Business group the CBI agreed that by announcing a review of MPs’ pensions, Brown could be clearing the ground for wider reform of public sector pensions.

Evolution

Neil Carberry, head of pensions policy, said pensions and benefits experts will closely analyse how the privatisation of the Royal Mail evolves to judge how the policy on public sector pensions will progress.

The CBI has long called for a debate on public sector pensions, as a commitment to final salary schemes could create a trillion pound hole in the public accounts. “We hope that the whole public sector will take a step back and look at the mess they are making,” said Carberry.

The private sector was already going through the process of pensions reform, he added. “What’s good for the private sector is good for the public sector. The government can either reform public sector pensions now, or in 20 years time there will be a significant disparity between the public and private sector, or the government simply will not be able to afford it.”

McPhail said: “It will be a question of time whether other public sector schemes [than the Royal Mail] go down that road. We are some way off seeing the NHS or the police losing their final salary schemes, but [the Royal Mail sell off] is a move in that direction. How far and how quickly we go has yet to be determined. That is one of the things we will see in the next 24 months.”

Test case

According to the director of the Pensions Institute, David Blake, the reaction of unions and politicians to a further renegotiating of the Royal Mail scheme could be a test case for other ‘gold-plated’ final salary schemes in the public sector including NHS, local government, police and teachers pensions.

When business secretary Peter Mandelson introduced a Bill in the House of Lords last Wednesday, designed to “make provision for the restructuring of the Royal Mail Group and of the Royal Mail pension plan”, he also confirmed the government would take on the huge pensions liability, rather than any private sector firm, if part-privatisation went ahead.

But the pensions deficit is so high that, as the chairman of the trustees of the Royal Mail pension fund, Jane Newell, warned, the scheme could only provide as much as 50% of members’ benefits in its current state. Regardless of privatisation, the government may need to renegotiate the pension benefits that employees can expect to get: even if they have been paying into a final salary scheme for years their overall ‘earnings’ may need to be reduced.

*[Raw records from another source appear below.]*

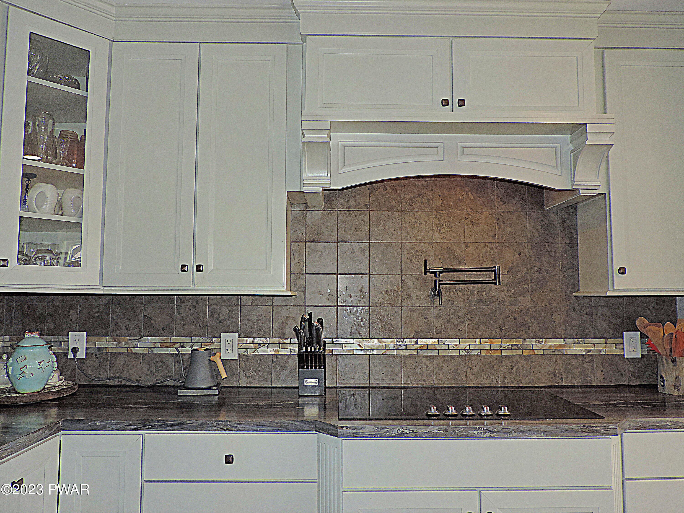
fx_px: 474
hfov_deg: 71.6
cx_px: 342
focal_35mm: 24
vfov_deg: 56.8
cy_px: 256
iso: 200
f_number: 3
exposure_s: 1/30
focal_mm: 4.3
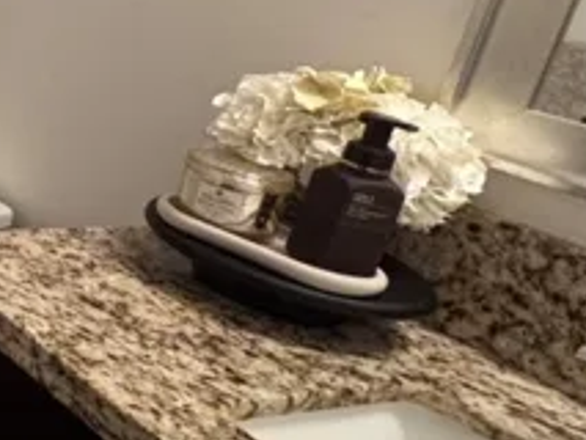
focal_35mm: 49
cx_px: -414
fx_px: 830
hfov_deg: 23.8
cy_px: 28
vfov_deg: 28.3
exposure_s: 1/60
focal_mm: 2.22
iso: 500
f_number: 2.2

According to McPhail, the Royal Mail scheme will stay in the public sector, becoming “ring fenced” as part of the privatisation deal. “Although on-going employees may no longer enjoy final salary benefits,” he warned.

Jeopardy

This is on top of Royal Mail already closing its final salary scheme to existing staff and new entrants in May 2008. It also moved current scheme members to a career average pension for future contribution contributions up to that date were supposed to accrue on a final salary basis although this may now be in jeopardy.

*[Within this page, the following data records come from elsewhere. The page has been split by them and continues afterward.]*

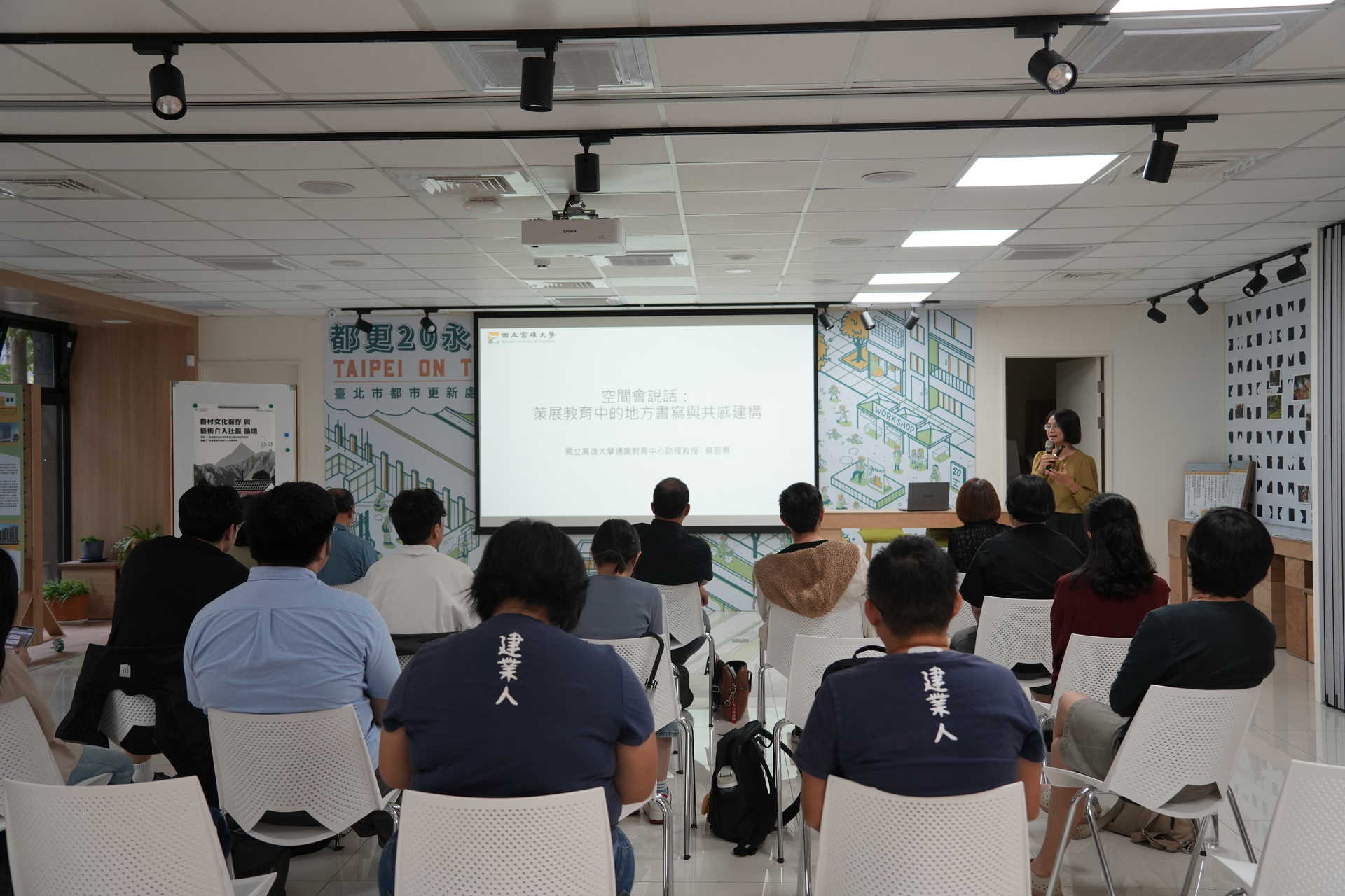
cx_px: 672
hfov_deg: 60.3
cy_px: 448
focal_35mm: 31
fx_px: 1158
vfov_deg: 42.3
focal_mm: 31
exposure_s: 1/160
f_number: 4
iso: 800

Mandelson’s Bill went through first reading in the House of Lords essentially as a formality to allow MPs access to its full details. It will be debated in full at its second reading, expected on 10 March.

Public sector pensions liability

The public sector is estimated to have unfunded pension liabilities of £650bn, although many analysts say the real figure may be double that.

The lucrative final salary pensions perk, still widely on offer across the public sector – and with some schemes including Royal Mail’s only recently closing – has traditionally been accepted because employees were thought to earn less salary than their private sector counterparts. But as the latest Office for National Statistics figures show, people on the public payroll were paid a median of £523 a week compared to £460 a week in the private sector last year.

Final salary pensions in the public sector have long been doomed, but the recession appears to be speeding this up.